The planner is exact (cost→0 on known dynamics) and training reduces the prediction loss; convincing closed-loop control needs the paper's training budget / real control datasets (pass them in the {"frames","actions"} format). This is a demo of the pipeline, not a SOTA-control claim.

Examples

Runnable examples

File	What it shows
`examples/58_lejepa_pretraining.py`	LeJEPA from-scratch pretraining on a CIFAR-10 subset (synthetic fallback) → linear probe
`examples/59_ijepa_feature_extraction.py`	Pretrained I-JEPA: linear probe + LoRA fine-tune + save/load/predict
`examples/60_vjepa2_video.py`	Pretrained V-JEPA 2: video linear probe + LoRA fine-tune + save/load/predict
`examples/61_llm_jepa_finetuning.py`	LLM-JEPA: fine-tune an LLM with the JEPA objective (NL→regex views, Qwen3.5-0.8B)
`examples/62_lewm_world_model.py`	LeWM: train a latent world model from pixels + CEM/MPC planning (toy point-mass)
`examples/63_jepa_dense_regression.py`	Dense & regression heads: counting, depth maps, segmentation
`examples/64_vjepa2_predictor_classifier.py`	V-JEPA 2 predictor (anticipation + surprise energy) + Meta's pretrained SSv2 classifier

python examples/58_lejepa_pretraining.py
python examples/59_ijepa_feature_extraction.py
python examples/60_vjepa2_video.py
python examples/61_llm_jepa_finetuning.py
python examples/62_lewm_world_model.py
python examples/63_jepa_dense_regression.py
python examples/64_vjepa2_predictor_classifier.py

Tips

Tips & gotchas

I-JEPA defaults to 224×224 (other sizes supported)

The pretrained position embeddings were trained on a 224×224 grid, so 224 is the default and the loader resizes to it for you. To run at another resolution, pass img_size= at load — the grid is bicubically interpolated and the native-224 path stays bit-identical. See Native resolution & scale-up.

V-JEPA 2 clips: 256×256, frames multiple of 2

The 3D RoPE grid is tied to crop_size=256. Frames are resized to 256×256; the number of frames T must be a multiple of the tubelet size (2). The predictor is ported too (loads by default) — use predict_latents for masked latent prediction; only the action-conditioned V-JEPA 2-AC variant is out of scope.
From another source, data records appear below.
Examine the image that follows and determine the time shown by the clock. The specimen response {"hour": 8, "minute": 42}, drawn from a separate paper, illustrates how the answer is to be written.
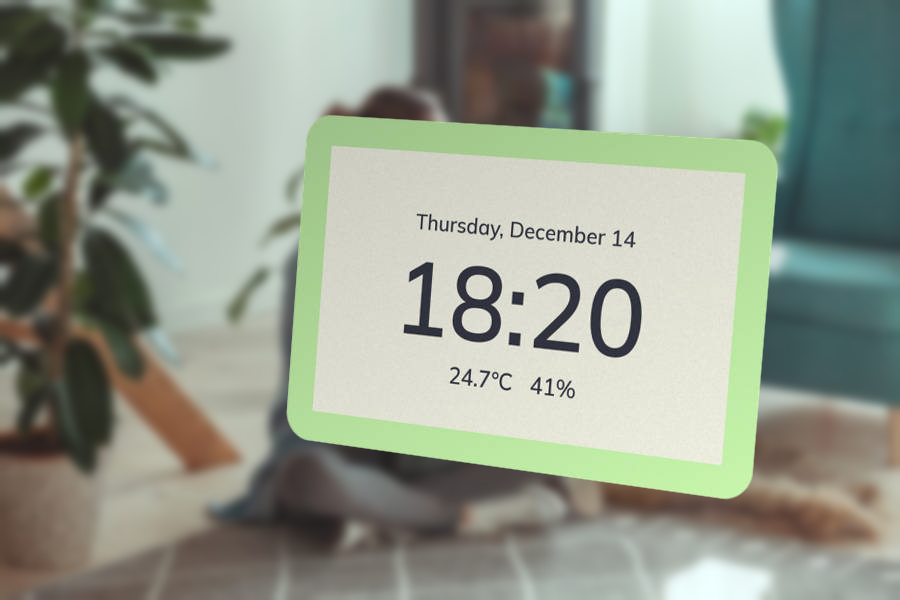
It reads {"hour": 18, "minute": 20}
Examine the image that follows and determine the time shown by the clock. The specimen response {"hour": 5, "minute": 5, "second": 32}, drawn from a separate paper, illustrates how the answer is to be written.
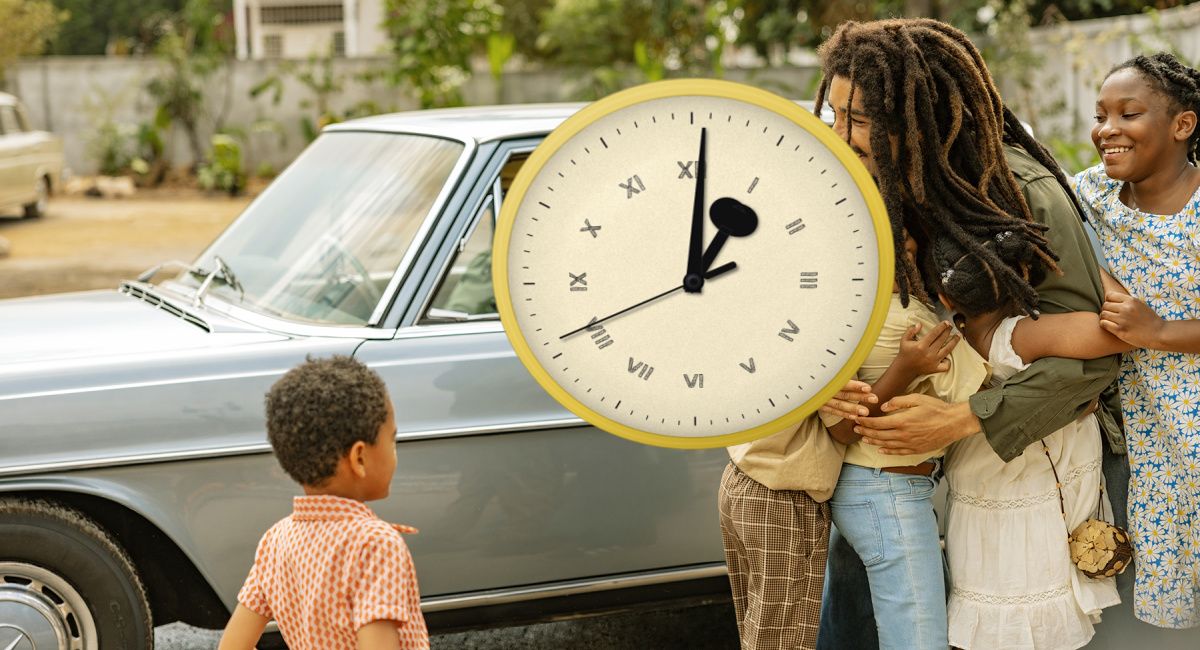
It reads {"hour": 1, "minute": 0, "second": 41}
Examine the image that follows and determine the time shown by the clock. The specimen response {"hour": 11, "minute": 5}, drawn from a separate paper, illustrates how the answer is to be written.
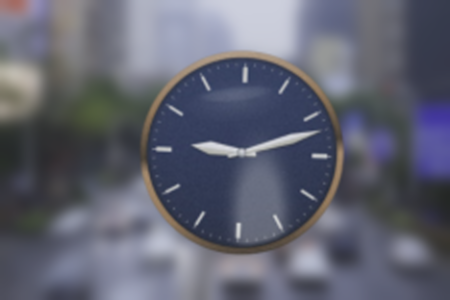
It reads {"hour": 9, "minute": 12}
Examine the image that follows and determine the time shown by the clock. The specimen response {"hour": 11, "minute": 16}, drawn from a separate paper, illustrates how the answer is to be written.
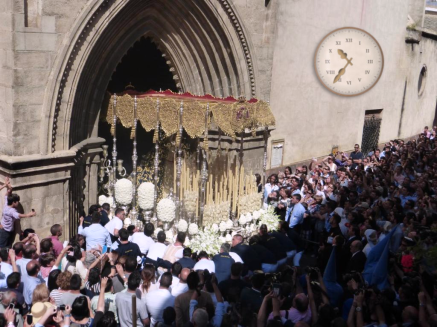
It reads {"hour": 10, "minute": 36}
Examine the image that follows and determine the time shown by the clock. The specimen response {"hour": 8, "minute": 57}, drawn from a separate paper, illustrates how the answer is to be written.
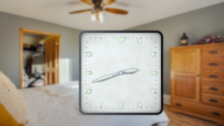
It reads {"hour": 2, "minute": 42}
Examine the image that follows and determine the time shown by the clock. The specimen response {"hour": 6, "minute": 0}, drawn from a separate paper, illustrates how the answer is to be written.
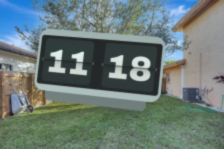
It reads {"hour": 11, "minute": 18}
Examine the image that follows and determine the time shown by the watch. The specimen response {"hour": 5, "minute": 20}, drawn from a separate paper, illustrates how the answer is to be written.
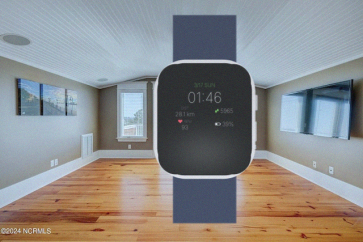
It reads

Memory footprint (M4 Pro, 48 GB)

I-JEPA LoRA fine-tune (batch 6, 224×224) peaks ~13 GB; V-JEPA 2 LoRA (8-frame clip) peaks ~7.6 GB. Frozen-feature probing is far lighter since there's no backprop through the encoder.

Small-scale results are demos

Linear-probe / fine-tune accuracy on small datasets on a Mac is a capability demonstration, not a SOTA claim. For serious results, prototype here and scale the same code on a larger machine.

Performance

Attention uses MLX's fused scaled_dot_product_attention; trainers configure the wired-memory limit and overlap image/video preprocessing with GPU compute on a background thread — so the first trial is fast.